### TEXT
************

# Fedor's next fight likely to be PPV



## Rauno (Nov 20, 2009)

> Fedor Emelianenko, Strikeforce, and M-1 Global may be headed to pay-per-view.
> 
> With Fedor's next fight in the United States just two weeks away, everyone is already curious about when he might fight again or what the status is between Strikeforce and M-1 Global. For now there's at least one more fight planned, and it's likely to end up on pay-per-view.
> 
> ...


While it can't be ruled out that Werdum might win this one, Fedor is still the heavy favor. After this one, Fedor should fight Reem for title. A PPV fight sounds delicious but i have a feeling that M-1 decides to shit all over it, again.


----------



## Bknmax (Mar 16, 2008)

Rauno™ said:


> While it can't be ruled out that Werdum might win this one, Fedor is still the heavy favor. After this one, Fedor should fight Reem for title. A PPV fight sounds delicious but i have a feeling that M-1 decides to shit all over it, again.


Fedor vs Overeem makes Carwin vs Lesnar look like Kimbo vs Tank Abbott :thumb02:


----------



## MrObjective (May 22, 2010)

If it's Overeem, good.


----------



## Nefilim777 (Jun 24, 2009)

It better bloody be Overeem at this stage...


----------



## box (Oct 15, 2006)

If its not Overeem, the Fedor saga is over. To pay for a strikeforce ppv, it better have Mayhem, Diaz, Smith, Lawler, rogers, overeem and fedor.


----------



## G_Land (Aug 11, 2009)

box said:


> If its not Overeem, the Fedor saga is over. To pay for a strikeforce ppv, it better have Mayhem, Diaz, Smith, Lawler, rogers, overeem and fedor.


 
Id be willing to bet that is the card


----------



## Bknmax (Mar 16, 2008)

StrikeForce Fedor vs Overeem

Fedor Emelianenko vs Alistair Overeem
Bobby Lashley vs Fabricio Werdum(coming off his loss to Fedor)
Gegard Mousasi vs Dan Henderson 
Antonio Silva vs Brett Rogers
and throw Nick Diaz in there 

I would pay to see that


----------



## Thelegend (Nov 2, 2009)

........not good news to me. that would mean the free fights on network tv would essentially be over and done with. once sf sees ppv money they will def not be giving any good free fights like right now.


----------



## BobbyCooper (Oct 26, 2009)

It better bloody be Overeem.. :angry04:


----------



## box (Oct 15, 2006)

************

Can you sum up the forum thread on Fedor's next fight in two sentences?

************

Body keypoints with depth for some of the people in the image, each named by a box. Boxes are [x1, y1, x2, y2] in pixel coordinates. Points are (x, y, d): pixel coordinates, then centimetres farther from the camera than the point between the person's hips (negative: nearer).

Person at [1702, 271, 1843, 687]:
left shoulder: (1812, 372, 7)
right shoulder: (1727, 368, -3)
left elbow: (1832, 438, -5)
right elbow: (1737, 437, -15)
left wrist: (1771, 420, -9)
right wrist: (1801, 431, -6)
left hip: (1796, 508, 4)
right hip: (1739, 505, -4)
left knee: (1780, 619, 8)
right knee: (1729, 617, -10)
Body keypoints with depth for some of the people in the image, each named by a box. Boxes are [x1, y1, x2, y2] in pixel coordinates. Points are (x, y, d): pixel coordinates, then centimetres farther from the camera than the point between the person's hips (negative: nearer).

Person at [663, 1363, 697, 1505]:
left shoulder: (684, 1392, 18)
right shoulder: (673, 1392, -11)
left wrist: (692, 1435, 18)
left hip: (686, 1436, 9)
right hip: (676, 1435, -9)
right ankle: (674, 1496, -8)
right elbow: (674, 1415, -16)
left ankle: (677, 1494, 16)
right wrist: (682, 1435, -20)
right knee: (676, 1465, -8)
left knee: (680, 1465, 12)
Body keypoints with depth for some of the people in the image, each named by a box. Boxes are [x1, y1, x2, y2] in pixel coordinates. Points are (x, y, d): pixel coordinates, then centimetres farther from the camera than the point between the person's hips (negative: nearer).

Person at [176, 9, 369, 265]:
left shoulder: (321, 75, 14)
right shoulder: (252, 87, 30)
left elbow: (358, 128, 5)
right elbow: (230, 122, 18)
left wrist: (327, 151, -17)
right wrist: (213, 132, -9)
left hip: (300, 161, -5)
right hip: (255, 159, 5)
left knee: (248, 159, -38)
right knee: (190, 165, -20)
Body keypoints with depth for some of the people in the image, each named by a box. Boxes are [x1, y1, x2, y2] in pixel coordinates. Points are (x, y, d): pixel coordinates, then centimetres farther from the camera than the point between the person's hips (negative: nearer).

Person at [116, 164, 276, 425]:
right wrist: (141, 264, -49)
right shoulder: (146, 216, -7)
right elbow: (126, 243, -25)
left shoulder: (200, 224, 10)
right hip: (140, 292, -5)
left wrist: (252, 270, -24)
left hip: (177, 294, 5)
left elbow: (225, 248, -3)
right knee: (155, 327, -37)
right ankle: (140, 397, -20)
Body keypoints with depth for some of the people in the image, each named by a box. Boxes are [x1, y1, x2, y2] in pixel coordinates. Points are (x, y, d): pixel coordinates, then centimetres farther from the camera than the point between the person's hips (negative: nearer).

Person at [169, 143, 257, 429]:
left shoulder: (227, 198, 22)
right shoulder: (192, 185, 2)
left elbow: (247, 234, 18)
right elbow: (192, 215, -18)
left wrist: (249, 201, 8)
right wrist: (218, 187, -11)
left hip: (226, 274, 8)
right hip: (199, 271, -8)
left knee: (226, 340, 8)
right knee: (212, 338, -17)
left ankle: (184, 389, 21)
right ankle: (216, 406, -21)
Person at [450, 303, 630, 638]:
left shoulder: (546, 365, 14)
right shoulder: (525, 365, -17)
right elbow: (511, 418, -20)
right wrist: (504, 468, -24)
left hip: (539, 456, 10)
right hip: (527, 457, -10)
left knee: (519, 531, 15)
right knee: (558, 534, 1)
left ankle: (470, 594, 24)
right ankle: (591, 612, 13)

************

### SOLVED PROBLEM
A quoted report says Fedor Emelianenko's U.S. fight is two weeks away and that at least one more fight is planned, likely on pay-per-view. Several posters insist that fight should be against Overeem and list the stacked card a Strikeforce pay-per-view would need, while others fear M-1 will spoil the deal or that good free fights on network TV would end.